岐阜大学,名古屋大学,山形大学,リガクは,マイクロ繊維を形成する二糖誘導体を分子設計・合成し,マイクロ繊維を形成している二糖誘導体の分子集合様式を原子レベルで解明した(ニュースリリース)。
糖鎖の連結様式には位置や配向がそれぞれ複数あり,グルコースだけに限定した二糖でさえ11種類もの可能性がある。さらに,糖鎖は分岐していることが一般的。糖鎖の構成単位となる単糖には複数のキラル中心や環状構造体も存在するので,グルコースに制限しない二糖以上の糖鎖ともなると,その可能性は膨大なものになる。
このような糖鎖を選択的に作り分ける合成化学,さらに糖鎖分子を望みの機能や構造をもった材料に組み立てる分子集合化学の進展は,挑戦的な学術課題の1つといえる。
研究グループは,刺激応答性を示す自己集合性セロビオース〔二糖〕誘導体を分子設計し,その化学合成を開拓するところから研究をスタートさせた。
まず,2分子のグルコースがβ1,4-結合で直線的に繋がった二糖であるセロビオースを母核とする新たな分子cellobiose(oNB)2-pNBを設計し,その化学合成を達成した。次に,得られたcellobiose(oNB)2-pNBの水中での分子集合挙動を,水溶液を加熱後に速度制御して冷却する実験操作で調べたところ,冷却速度に依存して異なるマイクロ構造体が得られることを発見した。
得られたマイクロ繊維の構造を解明するため,各種顕微鏡観察,および単結晶X線構造解析,さらには電子回折構造解析を行なった。単結晶X線構造解析から,cellobiose(oNB)2-pNB分子の集合様式の1つが明らかになった。
さらに,最新の電子回折装置を用いた構造解析によって,マイクロ繊維を構成しているcellobiose(oNB)2-pNBの分子集合様式を,原子レベルで,直接解明することに成功した。cellobiose(oNB)2-pNBは,分子の長軸がマイクロ繊維の長軸に対して直交する様式で,秩序高く分子集合していることを解き明かした。

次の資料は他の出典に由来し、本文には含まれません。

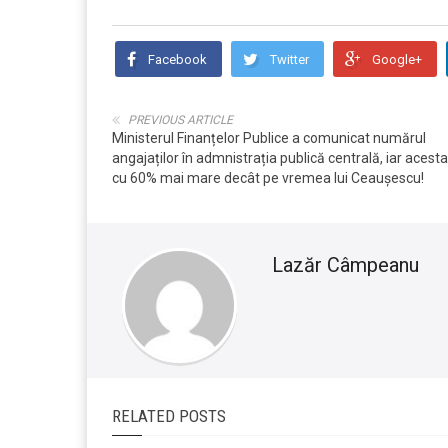
Facebook
Twitter
Google+
PREVIOUS ARTICLE
Ministerul Finanțelor Publice a comunicat numărul
angajaților în admnistrația publică centrală, iar acest
cu 60% mai mare decât pe vremea lui Ceaușescu!
Lazăr Câmpeanu
RELATED POSTS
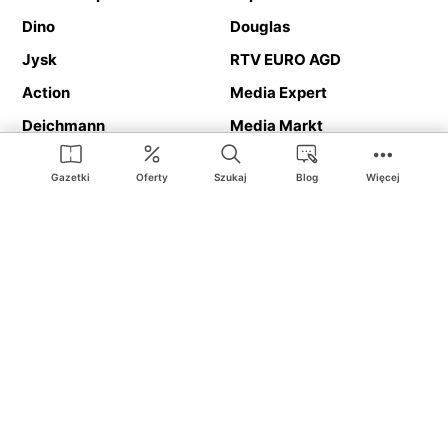
Dino
Douglas
Jysk
RTV EURO AGD
Action
Media Expert
Deichmann
Media Markt
Gazetki
Oferty
Szukaj
Blog
Więcej
Ding.pl to serwis internetowy prezentujący
gazetki promocyjne
oraz
katalogi
sklepów i dużych sieci handlowych. Dzięki
geolokalizacji otrzymasz przede wszystkim oferty sklepów, z
Twojego bliskiego otoczenia. Dodatkowo na stronie znajdziesz
adresy sklepów, więc w trakcie podróży bez problemu trafisz do
ulubionego sklepu.
Na naszym serwisie znajdziesz najlepsze
promocje
i
oferty
z całej
Polski. Dzięki Ding.pl w prosty sposób porównasz ceny z różnych
sklepów i rozsądnie zaplanujecie
zakupy
. Chcesz tanio kupić
cukier
lub
panele podłogowe
. Kupić
rower
na prezent? Spróbować
piwa
w okazyjnej cenie? Z Ding.pl jest to bardzo proste! U nas
dostaniesz nową gazetkę promocyjną sklepu:
Lidl
, Biedronka,
Media Markt
czy
Leroy Merlin
.
Nie interesują cię wszystkie
promocyjne
produkty? Chcesz
dostawać powiadomienia tylko od wybranych sieci? Wypatrujesz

さらに,得られた水中のマイクロ繊維にUV光を照射すると,分子設計通り切断反応が進行することで分子の集合力が低下して溶けること,さらには光照射の位置を制限すると切断できることをそれぞれ実証した。
研究グループは,今回開発した,髪の毛の10分の1程度の太さのマイクロ繊維は,光照射によって切断できる性能も有しており,今後のさらなる研究と用途開発によって有用な材料の開発につながるとしている。